Chinese authorities are carrying out a campaign to dismantle dwellings in Larung Gar, a mountainside settlement in southwestern Sichuan province that is home to some 10,000 Tibetan Buddhist monks and nuns although some estimate the population at 20,000. Reports from the region state the Chinese government plans to limit the population to 5,000. But there is more to the conflict than overpopulation of one small mountainous village.

Photo: Gilles Sabrié for The New York Times
Elliot Sperling, the world-renowned Tibet scholar who died in February 2017, saw an ulterior motive in these activities which began after widespread Tibetan uprisings in 2008, according to The New York Times. “The party sees Tibet, inside and outside the Tibet Autonomous Region, as one of the more volatile regions and does not take kindly to alternate sources of authority, including moral and behavioral authority, and clearly the growth of Larung is problematic,” Sperling said.
The Times also reports that hundreds of Buddhists have already been forced out of the area. “Many Tibetans say they fear the erosion of their language, traditions and ways of worship. China still denounces the Dalai Lama, the Tibetan spiritual leader, and bans his image throughout the region…Buddhist practitioners who are Han, the dominant ethnicity in China, live alongside Tibetans in the settlement, which is a winding 16-hour drive from the provincial capital, Chengdu.”

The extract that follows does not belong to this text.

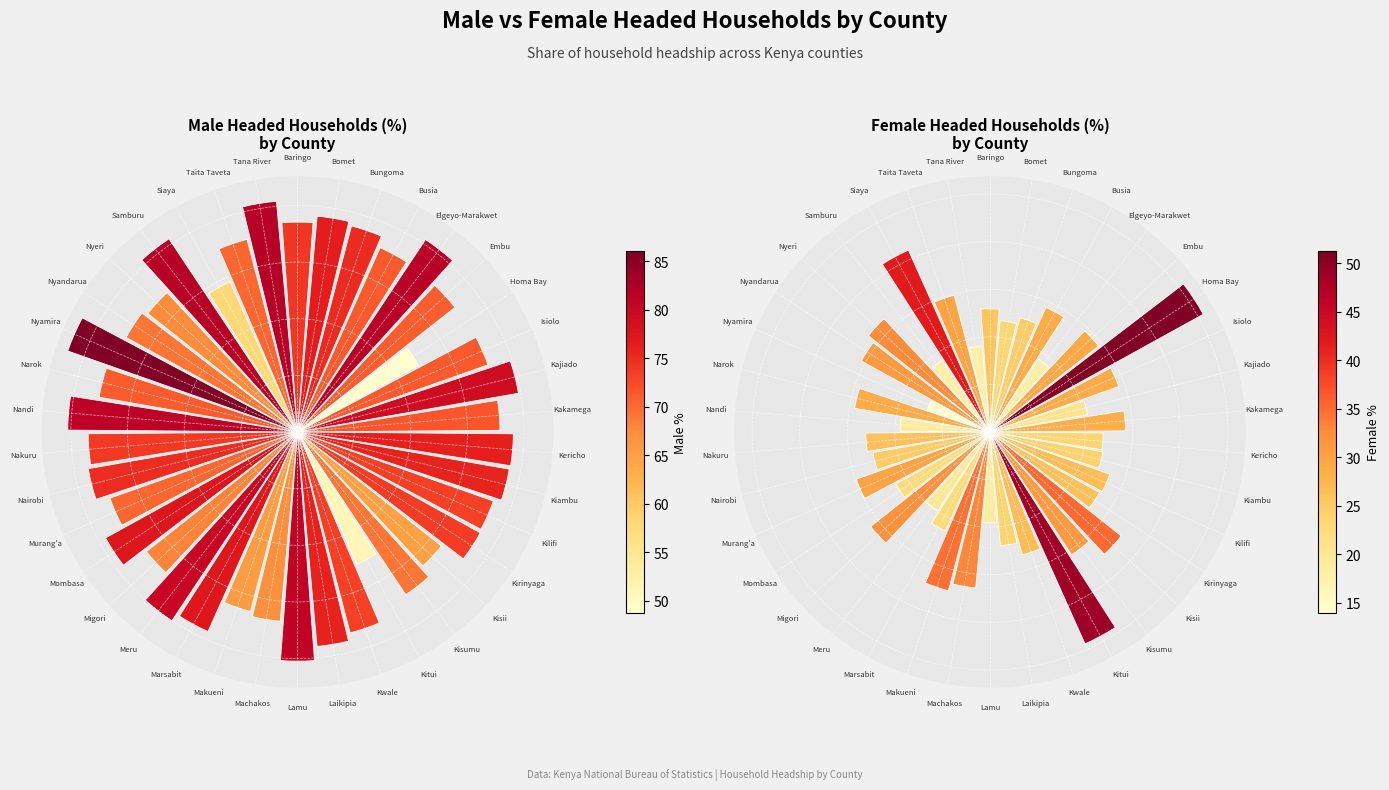

How many slices are in this pie chart?

38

Human Rights Watch China director Sophie Richardson states “China is aggressively dismantling religious freedom along with religious life at Larung Gar by subjecting many expelled monks and nuns to forced re-education. The restrictions imposed on former residents should be removed so they can exercise fully their rights to religious practice, including freely joining religious institutions and observing religious rituals.”